At the receiving end, the intermediate frequency signal is downconverted to obtain the baseband DSM signal. Then, the signal is subjected to Schmidt orthogonalization, resampling, CMA, and subsequent NNE to obtain the electrical spectrum of the signal, as shown in Fig. 5(b). The measured BER of DSM signal versus power into the PD at 88.5 GHz MMW frequencies in a 4.6 km wireless transmission is presented in Fig. 6, along with the corresponding optimal constellations. Figure 6 shows that the system link has the optimal power into the PD, where an excessive amount leads to signal saturation and an insufficient amount leads to a low SNR. Long wireless transmission distances lead to a decrease in the SNR and an increase in nonlinearity due to wireless channel and optoelectronic device issues. Consequently, the BER of the inserted constellation (i) in Fig. 6 is not satisfactory when using solely DSM. Based on the implementation of DSM technology, NNE technology was further added to effectively improve the system’s nonlinearity and obtain constellation (ii) in Fig. 6 with an ultralow BER. All subsequent experimental results integrated both DSM and NNE technologies. We perform hard decision on DSM signals with ultralow BERs, then perform 10 times downsampling on the DSM signal to achieve low-pass filtering of the DSM signal, and subsequently obtain the corresponding high-order QAM OFDM signal. Figure 7 shows the curves of BER versus power into the PD of 1 Gbaud high-order QAM signal. From the inserted constellation, we can see that as the order of the constellation increases, the constellation gradually blurs. However, the BER at 0.038 of 1 Gbaud 8192-QAM OFDM signal is still below the SD-FEC threshold of 0.04. The rate of PDM-8192-QAM OFDM signal is 23.4 Gbit/s [(2 × 980 × 13/((1024 + 64) × 10)) × 10 Gbaud].

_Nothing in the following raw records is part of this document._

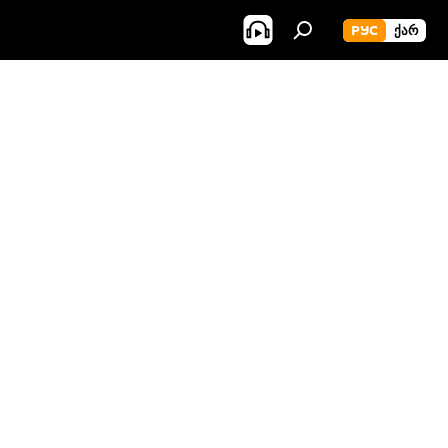
РУС
ᲥᲐᲠ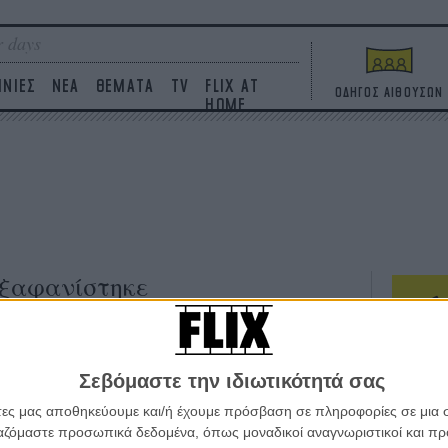
 days
ΙΝΙΕΣ
ΝΕΑ
ΘΕΜΑΤΑ
TV
FLIX AT
ΟΔΗΓΟΣ ΑΙΘΟΥΣΩΝ
HOME
Εξαφανίστηκε
ΤΑΙΝΙΕΣ
Σεβόμαστε την ιδιωτικότητά σας
Η επ
σε κ
άτες μας αποθηκεύουμε και/ή έχουμε πρόσβαση σε πληροφορίες σε μια
πουθ
ργαζόμαστε προσωπικά δεδομένα, όπως μοναδικοί αναγνωριστικοί και 
ένα 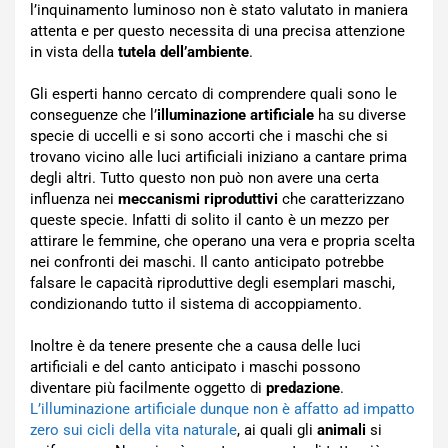
l’inquinamento luminoso non è stato valutato in maniera
attenta e per questo necessita di una precisa attenzione
in vista della
tutela dell’ambiente
.
Gli esperti hanno cercato di comprendere quali sono le
conseguenze che l’
illuminazione artificiale
ha su diverse
specie di uccelli e si sono accorti che i maschi che si
trovano vicino alle luci artificiali iniziano a cantare prima
degli altri. Tutto questo non può non avere una certa
influenza nei
meccanismi riproduttivi
che caratterizzano
queste specie. Infatti di solito il canto è un mezzo per
attirare le femmine, che operano una vera e propria scelta
nei confronti dei maschi. Il canto anticipato potrebbe
falsare le capacità riproduttive degli esemplari maschi,
condizionando tutto il sistema di accoppiamento.
Inoltre è da tenere presente che a causa delle luci
artificiali e del canto anticipato i maschi possono
diventare più facilmente oggetto di
predazione
.
L’illuminazione artificiale dunque non è affatto ad impatto
zero sui cicli della vita naturale
, ai quali gli
animali
si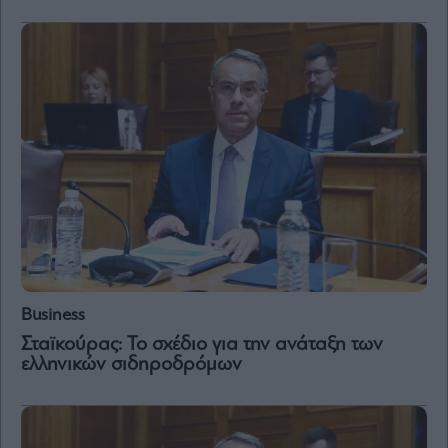
and
Terms
of
Service
apply.
ότητα
ι
ίες
ας
οι
ήσης
4
news.gr
ghts
rved
Business
Σταϊκούρας: Το σχέδιο για την ανάταξη των
ελληνικών σιδηροδρόμων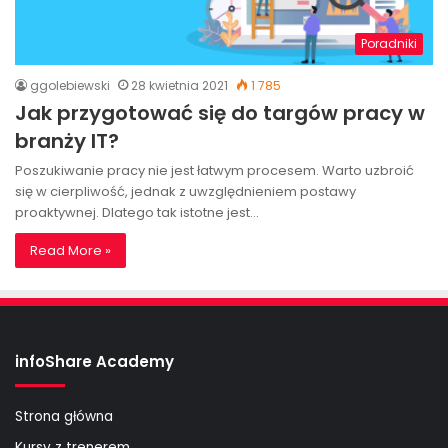
Poradniki
ggolebiewski
28 kwietnia 2021
1 785
Jak przygotować się do targów pracy w
branży IT?
Poszukiwanie pracy nie jest łatwym procesem. Warto uzbroić
się w cierpliwość, jednak z uwzględnieniem postawy
proaktywnej. Dlatego tak istotne jest…
Read More »
infoShare Academy
Strona główna
Kursy z trenerem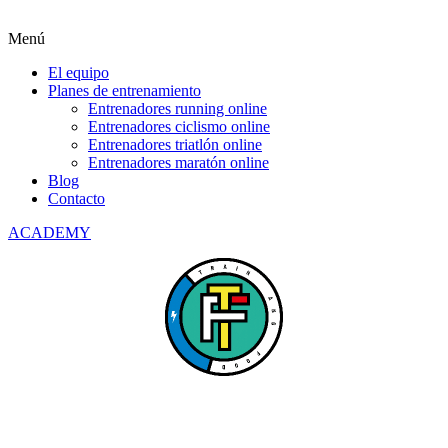
Menú
El equipo
Planes de entrenamiento
Entrenadores running online
Entrenadores ciclismo online
Entrenadores triatlón online
Entrenadores maratón online
Blog
Contacto
ACADEMY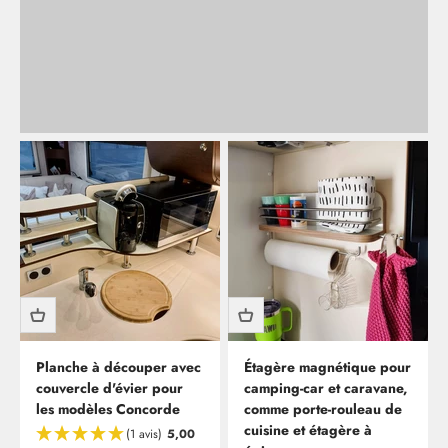
Retour
Planche à découper avec
Étagère magnétique pour
couvercle d'évier pour
camping-car et caravane,
les modèles Concorde
comme porte-rouleau de
cuisine et étagère à
(1 avis)
5,00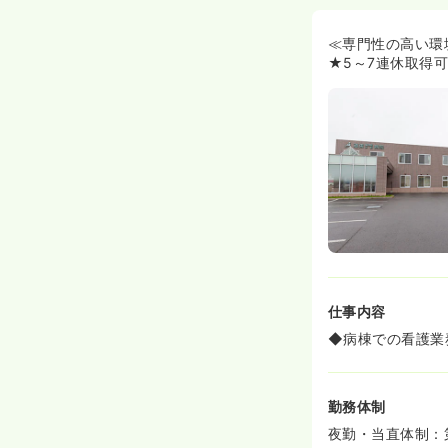
ます！
◆5～7日程度
看護師様も多く
≪専門性の高い環
◆託児所を完備
★5～7連休取得
勤に入って頂け
◆残業時間につ
を減らす取り組
≪働きやすい環
◆院内外とも清
◆マイカー通勤
仕事内容
◆病棟での看護業
勤務体制
夜勤・当直体制：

In this Letter, many parameters are involved, including those related to devices and algorithms, as shown in the Tables 1–3 below.

This Letter presents an experimental demonstration of the wireless transmission of a PDM-8192-QAM signal over a distance of 4.6 km at 88.5 GHz in a W-band communication system. In order to further improve the performance of the system, NNE technology has been adopted. Compared to the scheme that uses only DSM, with the help of NNE technology, it can bring a sensitivity improvement of 1.2 dB when the FEC threshold is 1×10−3. The successful transmission was achieved by applying DSM and NNE technologies, which utilized a 1-bit quantized DSM and nonlinear compensation of NNE to enable the long-distance transmission of high-order QAM signals in the W-band. This technology can be applied in future mobile fronthaul networks, which not only improves spectral efficiency, but also compensates for nonlinearity and reduces error rate. Otherwise, it can be used in cognitive radio systems to enhance spectrum sensing and dynamic spectrum access. It is worth noting that the DSP process in this paper is fully offline. When it comes to real-time implementation, the complexity and time delay must be taken into consideration. The complex digital filters in DSM and the multilayer structure of NNE both contribute a great deal of complexity and time delay. In the future work, we will focus on the complexity reduction of the proposed algorithms using techniques including pruning^[22] and quantization^[23], such as using sparse matrix multiplication or low-bitwidth arithmetic units, or implementing quantization-aware training methods.